As estimates of the financing gap in developing countries range from $350 to $635 billion, there are increasing efforts to find new sources and innovative ways to mobilize external financing. In the latest issue of Finance & Development, Suhas Ketkar and I contributed an article, “New Paths to Funding," which discusses diaspora bonds, performance-indexed bonds and securitization of future remittances and export earnings as possible means for restoring, or starting, access of poor country borrowers to international capital markets.
New sources of financing include potential savings from reducing remittance fees. The G8 Global Remittances Working Group has set a 5X5 target - reduce remittance fees by 5 percentage points within 5 years - which could raise more than $15 billion additional, annual resource flows to developing countries. This objective got welcome support from the G8 Development Ministers Meeting in Italy last week. The Leading Group - a group of 55 countries that have come together to explore innovative financing for development - also discussed remittances and diaspora bonds in a meeting two weeks ago in Paris.

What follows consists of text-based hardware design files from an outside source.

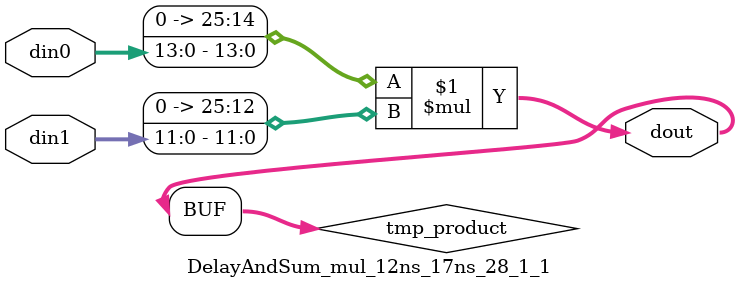
<source format=v>

`timescale 1 ns / 1 ps

 module DelayAndSum_mul_12ns_17ns_28_1_1(din0, din1, dout);
parameter ID = 1;
parameter NUM_STAGE = 0;
parameter din0_WIDTH = 14;
parameter din1_WIDTH = 12;
parameter dout_WIDTH = 26;

input [din0_WIDTH - 1 : 0] din0; 
input [din1_WIDTH - 1 : 0] din1; 
output [dout_WIDTH - 1 : 0] dout;

wire signed [dout_WIDTH - 1 : 0] tmp_product;
























assign tmp_product = $signed({1'b0, din0}) * $signed({1'b0, din1});











assign dout = tmp_product;





















endmodule

</source>
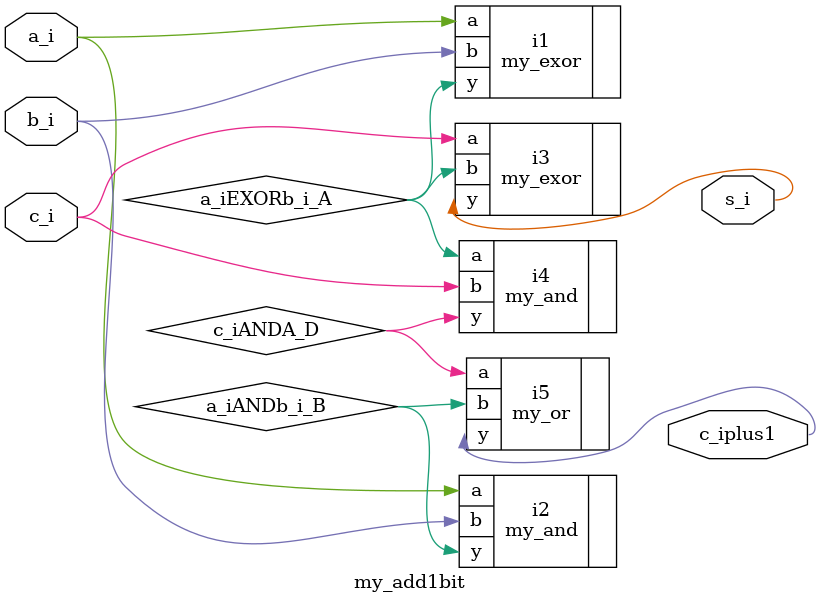
<source format=v>
module my_add1bit(c_i, a_i, b_i, s_i, c_iplus1);
    input c_i, a_i, b_i;
    output s_i, c_iplus1;
    wire a_iEXORb_i_A, a_iANDb_i_B, c_iANDA_D;

    my_exor i1(.a(a_i), .b(b_i), .y(a_iEXORb_i_A));
    my_and i2(.a(a_i), .b(b_i), .y(a_iANDb_i_B));
    my_exor i3(.a(c_i), .b(a_iEXORb_i_A), .y(s_i));
    my_and i4(.a(a_iEXORb_i_A), .b(c_i), .y(c_iANDA_D));
    my_or i5(.a(c_iANDA_D), .b(a_iANDb_i_B), .y(c_iplus1));
endmodule

</source>
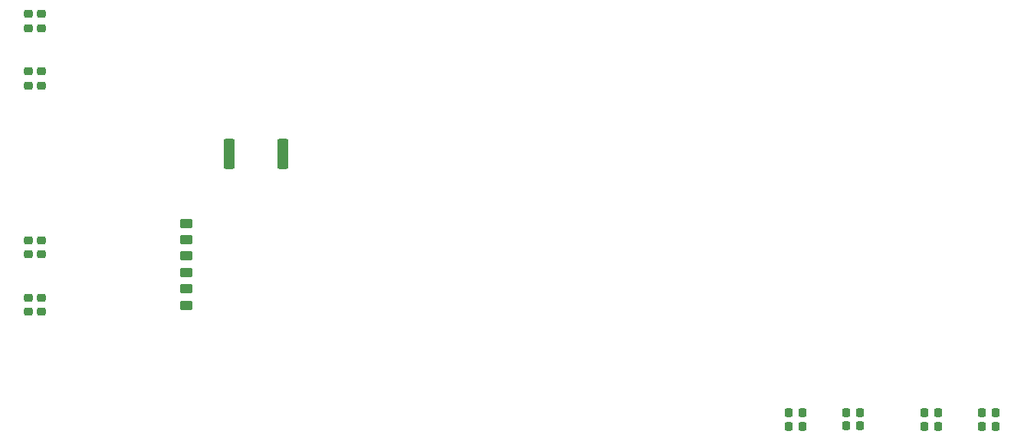
<source format=gbr>
%TF.GenerationSoftware,KiCad,Pcbnew,(6.0.9)*%
%TF.CreationDate,2023-07-13T02:30:16+01:00*%
%TF.ProjectId,Resonant_Converter_V1,5265736f-6e61-46e7-945f-436f6e766572,rev?*%
%TF.SameCoordinates,Original*%
%TF.FileFunction,Paste,Bot*%
%TF.FilePolarity,Positive*%
%FSLAX46Y46*%
G04 Gerber Fmt 4.6, Leading zero omitted, Abs format (unit mm)*
G04 Created by KiCad (PCBNEW (6.0.9)) date 2023-07-13 02:30:16*
%MOMM*%
%LPD*%
G01*
G04 APERTURE LIST*
G04 Aperture macros list*
%AMRoundRect*
0 Rectangle with rounded corners*
0 $1 Rounding radius*
0 $2 $3 $4 $5 $6 $7 $8 $9 X,Y pos of 4 corners*
0 Add a 4 corners polygon primitive as box body*
4,1,4,$2,$3,$4,$5,$6,$7,$8,$9,$2,$3,0*
0 Add four circle primitives for the rounded corners*
1,1,$1+$1,$2,$3*
1,1,$1+$1,$4,$5*
1,1,$1+$1,$6,$7*
1,1,$1+$1,$8,$9*
0 Add four rect primitives between the rounded corners*
20,1,$1+$1,$2,$3,$4,$5,0*
20,1,$1+$1,$4,$5,$6,$7,0*
20,1,$1+$1,$6,$7,$8,$9,0*
20,1,$1+$1,$8,$9,$2,$3,0*%
G04 Aperture macros list end*
%ADD10RoundRect,0.225000X-0.250000X0.225000X-0.250000X-0.225000X0.250000X-0.225000X0.250000X0.225000X0*%
%ADD11RoundRect,0.250000X-0.450000X0.262500X-0.450000X-0.262500X0.450000X-0.262500X0.450000X0.262500X0*%
%ADD12RoundRect,0.225000X-0.225000X-0.250000X0.225000X-0.250000X0.225000X0.250000X-0.225000X0.250000X0*%
%ADD13RoundRect,0.250000X0.362500X1.425000X-0.362500X1.425000X-0.362500X-1.425000X0.362500X-1.425000X0*%
%ADD14RoundRect,0.225000X0.225000X0.250000X-0.225000X0.250000X-0.225000X-0.250000X0.225000X-0.250000X0*%
%ADD15RoundRect,0.225000X0.250000X-0.225000X0.250000X0.225000X-0.250000X0.225000X-0.250000X-0.225000X0*%
G04 APERTURE END LIST*
D10*
%TO.C,C8*%
X67107500Y-64870000D03*
X67107500Y-66420000D03*
%TD*%
D11*
%TO.C,R26*%
X84500000Y-81687500D03*
X84500000Y-83512500D03*
%TD*%
D12*
%TO.C,C72*%
X172401904Y-104100000D03*
X173951904Y-104100000D03*
%TD*%
D13*
%TO.C,R14*%
X95212500Y-74000000D03*
X89287500Y-74000000D03*
%TD*%
D14*
%TO.C,C83*%
X152590000Y-102600000D03*
X151040000Y-102600000D03*
%TD*%
D11*
%TO.C,R24*%
X84500000Y-88887500D03*
X84500000Y-90712500D03*
%TD*%
D12*
%TO.C,C84*%
X157390000Y-104050000D03*
X158940000Y-104050000D03*
%TD*%
D14*
%TO.C,C76*%
X173940000Y-102600000D03*
X172390000Y-102600000D03*
%TD*%
%TO.C,C85*%
X157390000Y-102600000D03*
X158940000Y-102600000D03*
%TD*%
D10*
%TO.C,C7*%
X67107500Y-58525000D03*
X67107500Y-60075000D03*
%TD*%
D15*
%TO.C,C24*%
X67107500Y-91420000D03*
X67107500Y-89870000D03*
%TD*%
D10*
%TO.C,C25*%
X68547500Y-89870000D03*
X68547500Y-91420000D03*
%TD*%
D11*
%TO.C,R25*%
X84500000Y-85287500D03*
X84500000Y-87112500D03*
%TD*%
D12*
%TO.C,C82*%
X151045000Y-104090000D03*
X152595000Y-104090000D03*
%TD*%
D15*
%TO.C,C19*%
X68530000Y-85075000D03*
X68530000Y-83525000D03*
%TD*%
D12*
%TO.C,C71*%
X166040000Y-102600000D03*
X167590000Y-102600000D03*
%TD*%
D10*
%TO.C,C6*%
X68547500Y-58525000D03*
X68547500Y-60075000D03*
%TD*%
D15*
%TO.C,C9*%
X68547500Y-66420000D03*
X68547500Y-64870000D03*
%TD*%
D10*
%TO.C,C23*%
X67107500Y-83525000D03*
X67107500Y-85075000D03*
%TD*%
D12*
%TO.C,C28*%
X166040000Y-104090000D03*
X167590000Y-104090000D03*
%TD*%
M02*

</source>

If remittances are a way to tap into the income stream of migrants, diaspora bonds can be a way to tap the vast wealth of the diaspora. India and Israel have raised nearly $40 billion via diaspora bonds. Ethiopia and Sri Lanka announced diaspora bonds earlier this year. Many countries are eagerly watching. There is indeed huge potential to raise billions of dollars of new funding through diaspora bonds as the diaspora would be willing to invest back home even during crisis times when a typical foreign investor is likely to withdraw investments.
Securitization of future remittances has been going on for more than two decades. As remittances buck the trend and stay resilient in the face of falling private flows, developing countries can potentially tap into their large size and counter-cyclical nature and use them as collateral for borrowing abroad.
The article introduces a performance-indexed bond. It is a new and simple idea that would allow the debt burden to be automatically reduced when the economy (or the borrower) is not performing well because of unforeseen and unavoidable reasons. In the case of a government, performance-indexed bonds can be linked to GDP growth. In the case of a private or sub-sovereign borrower, they can be linked to profit or another well-defined quantitative indicator of performance. It would be key, however, to avoid moral hazard by making sure that the borrower is not knowingly and willingly underperforming to avoid repaying debt.
The usual fine print applies to what I said above that foreign debt, like fire, should be handled with prudence!